В соседней квартире тоже жила семья: хозяин с женой и двумя детьми. Их малыши, одинаково одетые, бегали во дворе, и я никак не могла понять, девочки они или мальчики. Янсон предложил мне продавать патефонные пластинки на рынке, по пяти марок за штуку.

— Мне будешь отдавать четыре марки, — сказал он.

Я обрадовалась. Витиного заработка нам не хватало, жили мы впроголодь.

И я стала бегать на рынок, носить свой товар.

Иной раз мне везло, и я приносила домой марку, а то и две. Случалось, доставала бумагу и тетради для листовок.

Однажды ко мне подошел молодой человек лет двадцати. Его вела под руку пожилая женщина. Мужчина, который продавал иголки для примусов, сказал им:

— У нее может быть.

— Девочка, у тебя есть пластинка Лещенко? — спросила женщина. — Она называется…

— «Туманно на душе», — подсказал молодой человек.

— Вам «Капризная» нужна? — поинтересовалась я. Обычно все спрашивали «Капризную». На обратной стороне пластинки была очень скучная песня «Туманно на душе».

— Нет, «Туманно на душе», — повторил молодой человек. — Если есть, продайте мне.

Я покопалась в своей сумочке и обрадовалась, найдя пластинку. Я подумала: если пластинка ему так нужна, он может заплатить за нее побольше.

— Вот, пожалуйста, есть.

— Дайте мне, — поспешно сказал мужчина, протягивая руки мимо пластинки.

И только сейчас я догадалась, что он… слепой.

Я дала ему пластинку в конверте с рисунком: мужчина во фраке играет на скрипке. Слепой осторожно прижал пластинку к груди.

— Мама, заплати. Сколько она стоит?

— Одну марку, — сказала я совсем неожиданно для себя.

— Нет, нет!
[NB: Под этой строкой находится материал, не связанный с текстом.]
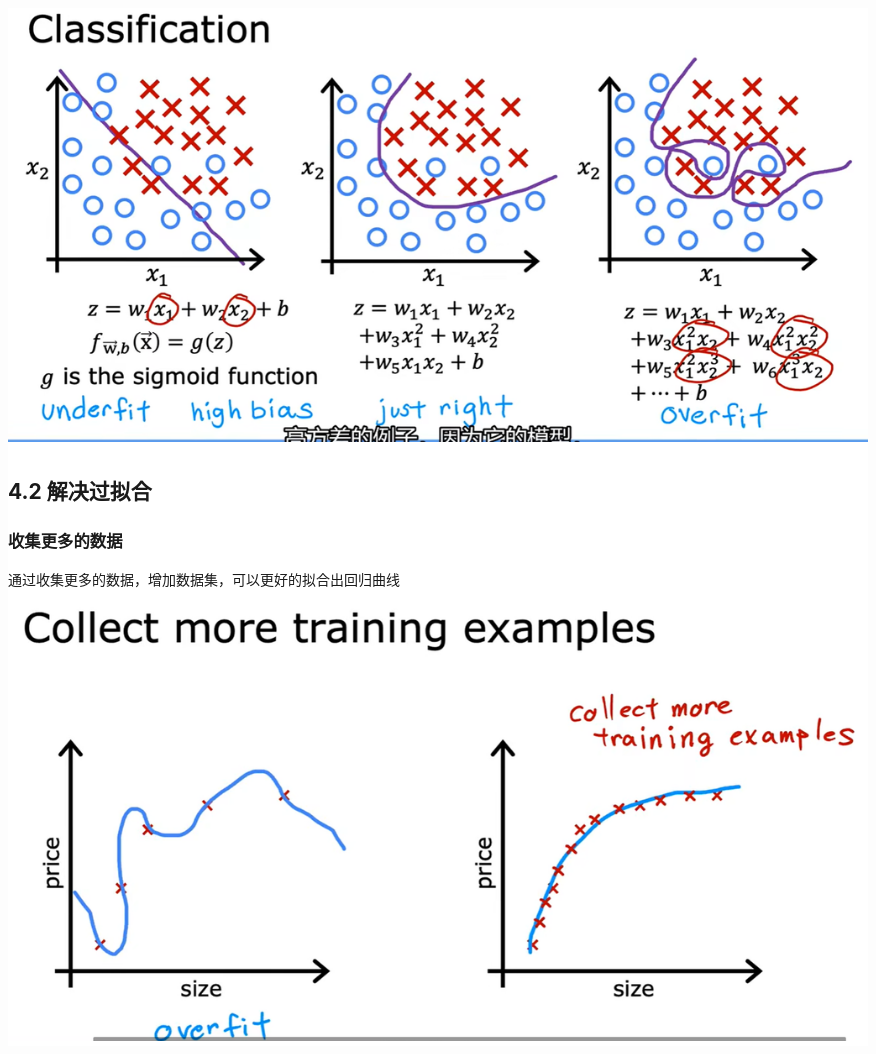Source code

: ![image-20221123143836848](DL/photo/image-20221123143836848.png)

## 4.2 解决过拟合

### 收集更多的数据

通过收集更多的数据，增加数据集，可以更好的拟合出回归曲线

![image-20221123144517207](DL/photo/image-20221123144517207.png)
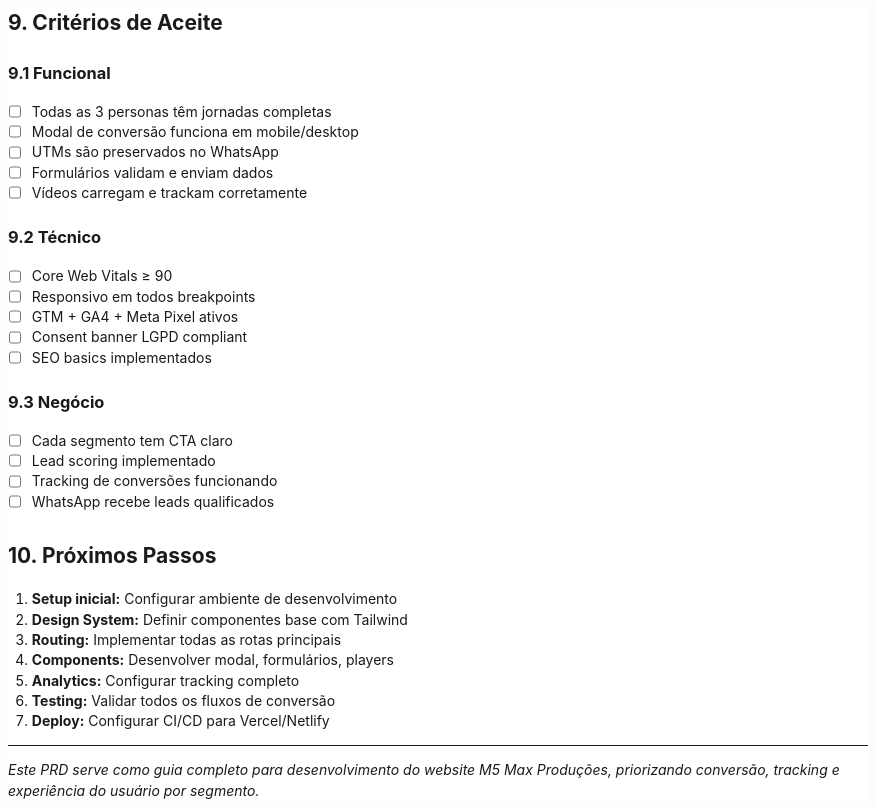 ## 9. Critérios de Aceite

### 9.1 Funcional
- [ ] Todas as 3 personas têm jornadas completas
- [ ] Modal de conversão funciona em mobile/desktop
- [ ] UTMs são preservados no WhatsApp
- [ ] Formulários validam e enviam dados
- [ ] Vídeos carregam e trackam corretamente

### 9.2 Técnico
- [ ] Core Web Vitals ≥ 90
- [ ] Responsivo em todos breakpoints
- [ ] GTM + GA4 + Meta Pixel ativos
- [ ] Consent banner LGPD compliant
- [ ] SEO basics implementados

### 9.3 Negócio
- [ ] Cada segmento tem CTA claro
- [ ] Lead scoring implementado
- [ ] Tracking de conversões funcionando
- [ ] WhatsApp recebe leads qualificados

## 10. Próximos Passos

1. **Setup inicial:** Configurar ambiente de desenvolvimento
2. **Design System:** Definir componentes base com Tailwind
3. **Routing:** Implementar todas as rotas principais
4. **Components:** Desenvolver modal, formulários, players
5. **Analytics:** Configurar tracking completo
6. **Testing:** Validar todos os fluxos de conversão
7. **Deploy:** Configurar CI/CD para Vercel/Netlify

---

*Este PRD serve como guia completo para desenvolvimento do website M5 Max Produções, priorizando conversão, tracking e experiência do usuário por segmento.*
Она стоит больше. Мама, заплати больше.

— Она стоит одну марку, — повторила я.

Женщина дала мне одну марку.

Они ушли. Мать взяла сына под руку. Он шел, высоко поднимая ноги, ступая осторожно, неуверенно, видно, еще не привык к слепоте. К груди он бережно прижимал мою пластинку.

Я долго смотрела им вслед.

Вдруг какой-то шум донесся с обоих концов рынка, отчаянный крик пролетел над головами людей:

— Облава!

На мгновение стало тихо, затем все кинулись к забору. Некоторые даже побросали свой товар. Люди цеплялись за шершавые доски забора. Одни легко перелезали через изгородь, другие просили: «Браток, помоги».
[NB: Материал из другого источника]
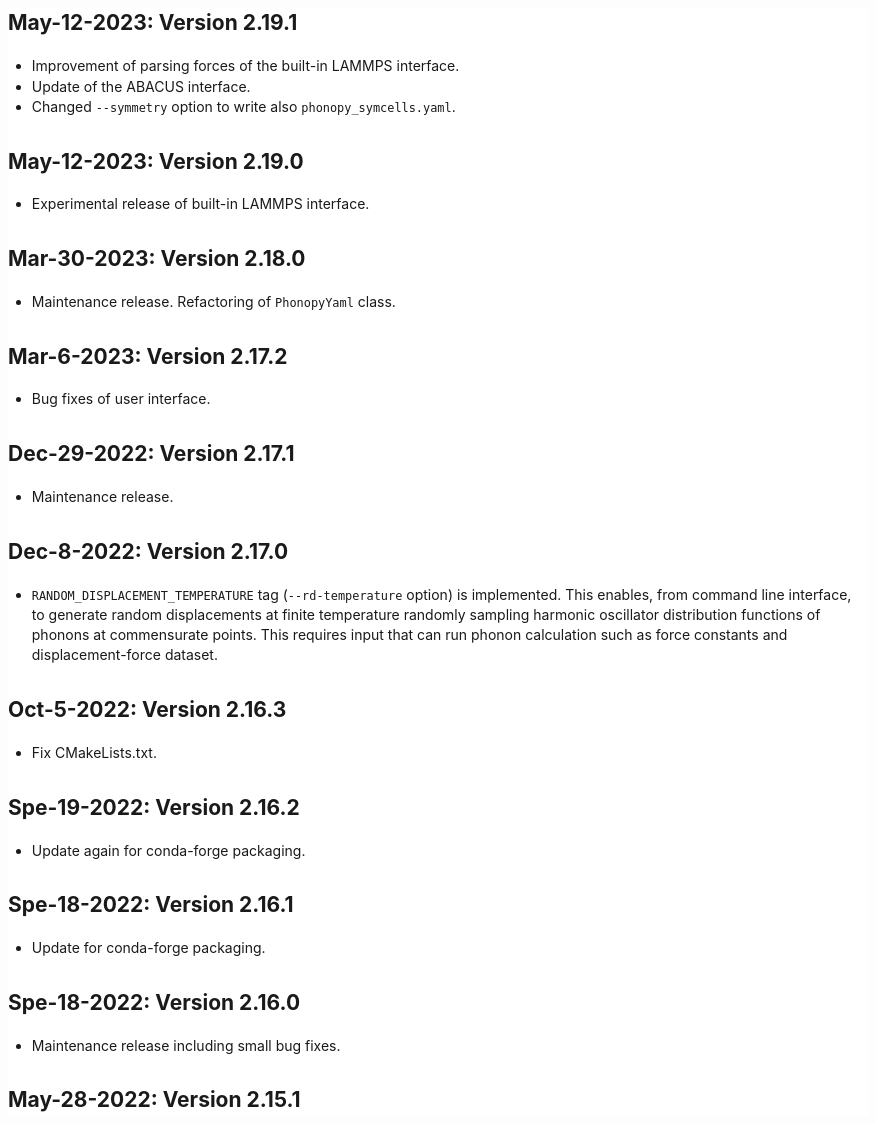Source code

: ## May-12-2023: Version 2.19.1

- Improvement of parsing forces of the built-in LAMMPS interface.
- Update of the ABACUS interface.
- Changed `--symmetry` option to write also `phonopy_symcells.yaml`.

## May-12-2023: Version 2.19.0

- Experimental release of built-in LAMMPS interface.

## Mar-30-2023: Version 2.18.0

- Maintenance release. Refactoring of `PhonopyYaml` class.

## Mar-6-2023: Version 2.17.2

- Bug fixes of user interface.

## Dec-29-2022: Version 2.17.1

- Maintenance release.

## Dec-8-2022: Version 2.17.0

- `RANDOM_DISPLACEMENT_TEMPERATURE` tag (`--rd-temperature` option) is
  implemented. This enables, from command line interface, to generate random
  displacements at finite temperature randomly sampling harmonic oscillator
  distribution functions of phonons at commensurate points. This requires input
  that can run phonon calculation such as force constants and displacement-force
  dataset.

## Oct-5-2022: Version 2.16.3

- Fix CMakeLists.txt.

## Spe-19-2022: Version 2.16.2

- Update again for conda-forge packaging.

## Spe-18-2022: Version 2.16.1

- Update for conda-forge packaging.

## Spe-18-2022: Version 2.16.0

- Maintenance release including small bug fixes.

## May-28-2022: Version 2.15.1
А по ту сторону забора стояли полицаи. Я протиснулась в узкую щель между досками. В этом месте полицаев не было. Забор почти упирался в сарай. Взрослому человеку пройти здесь было невозможно.
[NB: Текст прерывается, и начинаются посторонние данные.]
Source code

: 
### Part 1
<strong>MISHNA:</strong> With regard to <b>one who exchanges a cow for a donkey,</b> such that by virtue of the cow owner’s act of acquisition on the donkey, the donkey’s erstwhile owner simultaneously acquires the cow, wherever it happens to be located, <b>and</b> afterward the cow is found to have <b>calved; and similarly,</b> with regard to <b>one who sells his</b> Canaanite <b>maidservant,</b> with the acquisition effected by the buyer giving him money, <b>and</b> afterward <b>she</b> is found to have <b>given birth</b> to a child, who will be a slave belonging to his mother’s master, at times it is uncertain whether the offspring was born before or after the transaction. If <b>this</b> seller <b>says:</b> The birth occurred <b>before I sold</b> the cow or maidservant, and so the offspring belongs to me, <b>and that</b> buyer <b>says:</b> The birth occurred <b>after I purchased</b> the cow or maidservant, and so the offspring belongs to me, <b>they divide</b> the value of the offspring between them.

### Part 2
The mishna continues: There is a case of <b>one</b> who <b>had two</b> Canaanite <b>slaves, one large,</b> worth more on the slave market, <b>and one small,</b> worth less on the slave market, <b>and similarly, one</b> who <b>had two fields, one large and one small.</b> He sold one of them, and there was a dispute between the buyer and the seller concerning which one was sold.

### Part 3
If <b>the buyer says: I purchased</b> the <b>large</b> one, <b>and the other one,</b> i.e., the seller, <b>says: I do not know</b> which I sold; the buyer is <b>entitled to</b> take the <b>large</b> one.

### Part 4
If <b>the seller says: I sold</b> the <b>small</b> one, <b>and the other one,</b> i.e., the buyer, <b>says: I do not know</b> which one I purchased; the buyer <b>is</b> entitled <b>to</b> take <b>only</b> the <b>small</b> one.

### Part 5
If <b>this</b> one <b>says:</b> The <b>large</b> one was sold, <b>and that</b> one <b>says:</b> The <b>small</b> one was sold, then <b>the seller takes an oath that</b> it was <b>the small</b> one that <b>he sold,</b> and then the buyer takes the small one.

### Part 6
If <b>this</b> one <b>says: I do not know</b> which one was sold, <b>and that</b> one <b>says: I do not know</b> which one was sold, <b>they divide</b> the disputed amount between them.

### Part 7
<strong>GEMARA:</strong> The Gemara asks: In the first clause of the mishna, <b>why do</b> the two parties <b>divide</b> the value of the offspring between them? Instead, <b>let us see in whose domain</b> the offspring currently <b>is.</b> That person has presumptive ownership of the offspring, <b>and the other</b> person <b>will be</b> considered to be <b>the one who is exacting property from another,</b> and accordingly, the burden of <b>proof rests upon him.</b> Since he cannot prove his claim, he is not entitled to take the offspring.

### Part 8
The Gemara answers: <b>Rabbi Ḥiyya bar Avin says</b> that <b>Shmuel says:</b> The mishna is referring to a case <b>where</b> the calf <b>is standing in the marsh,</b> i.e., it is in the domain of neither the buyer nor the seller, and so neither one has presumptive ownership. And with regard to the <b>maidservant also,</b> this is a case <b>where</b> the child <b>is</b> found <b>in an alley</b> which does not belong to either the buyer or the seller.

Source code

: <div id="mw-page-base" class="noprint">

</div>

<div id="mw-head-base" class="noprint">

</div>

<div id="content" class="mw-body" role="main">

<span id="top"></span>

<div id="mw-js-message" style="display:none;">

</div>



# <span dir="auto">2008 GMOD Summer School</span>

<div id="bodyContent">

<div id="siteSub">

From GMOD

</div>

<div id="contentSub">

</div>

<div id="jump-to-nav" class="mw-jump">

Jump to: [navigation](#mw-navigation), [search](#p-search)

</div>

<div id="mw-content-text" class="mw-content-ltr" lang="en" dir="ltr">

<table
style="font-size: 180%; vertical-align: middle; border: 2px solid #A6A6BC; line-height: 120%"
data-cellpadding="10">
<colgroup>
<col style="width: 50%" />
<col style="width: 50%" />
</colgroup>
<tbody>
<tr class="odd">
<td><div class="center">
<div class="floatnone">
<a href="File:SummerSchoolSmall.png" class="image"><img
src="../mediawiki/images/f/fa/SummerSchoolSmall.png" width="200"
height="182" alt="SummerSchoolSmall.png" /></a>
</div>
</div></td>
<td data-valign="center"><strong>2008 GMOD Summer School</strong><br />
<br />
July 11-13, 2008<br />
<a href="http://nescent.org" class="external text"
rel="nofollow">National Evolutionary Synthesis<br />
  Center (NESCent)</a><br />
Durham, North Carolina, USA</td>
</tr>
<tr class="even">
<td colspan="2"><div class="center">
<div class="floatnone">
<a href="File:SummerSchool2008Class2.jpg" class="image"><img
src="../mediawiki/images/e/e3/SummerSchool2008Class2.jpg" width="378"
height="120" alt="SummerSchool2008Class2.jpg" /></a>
В сарае тяжело дышала корова. Я увидела хозяйку, она открывала большой замок.

— Тетенька, спрячьте меня, — попросила я.

За оградой кричали полицаи:

— Аусвайс!

— Тетенька, спрячьте меня, я вам пластинку Лещенко за это дам.

Тетка открыла ворота хлева, пропустила меня и сама с подойником вошла следом. Она поставила перед коровой ушат с толченой картошкой и нарезанной свеклой. Корова захрупала свеклу. Через некоторое время о подойник ударились струи молока. Я спряталась за большим колесом саморезки, но все видела из своего укрытия и не могла оторвать глаз от подойника. «Есть же счастливые люди, каждый день могут пить молоко». И я подумала: «Хозяйка — добрая женщина. Она ведь спрятала меня. Сейчас она нальет стакан молока и скажет: «Угощайся». И я долго-долго буду пить маленькими глотками молоко».

— Ну, вылезай, — услышала я голос хозяйки.

Я вылезла из своего укрытия. Хозяйка держала в руках подойник, над которым возвышалась белая шапка пены.

— Где твои пластинки?

Пластинки плотно стояли в сумочке. Мама сшила специальную сумку. Я вынула пластинки, чтобы выбрать одну для хозяйки.

— Что ты выбираешь? Думаешь, я за одну пластинку тебя прятала? Давай все.

Она поставила подойник, забрала все пластинки и опять положила их в сумку. Одной рукой она подхватила сумку, другой взяла подойник. Руки у нее были огромные, не женские.

— Марш отсюда и больше не попадайся.

Растерянная, я вышла из сарая. На улице было пусто и тихо. Я побежала домой, будто за мной гнались. Издалека можно было услышать, как стучат по мостовой мои деревяшки.

У железнодорожных мастерских меня остановил Антон Соловьев. Опять этот ненавистный полицай!

— Документы!

Документов у меня не было.

— Я забыла их дома.

— Сейчас проверим, — сказал он. — Пошли.

Мы опять повернули к рынку. У входа на рыночную площадь стоял большой грузовик, накрытый брезентом. Вокруг машины суетились немцы и полицаи.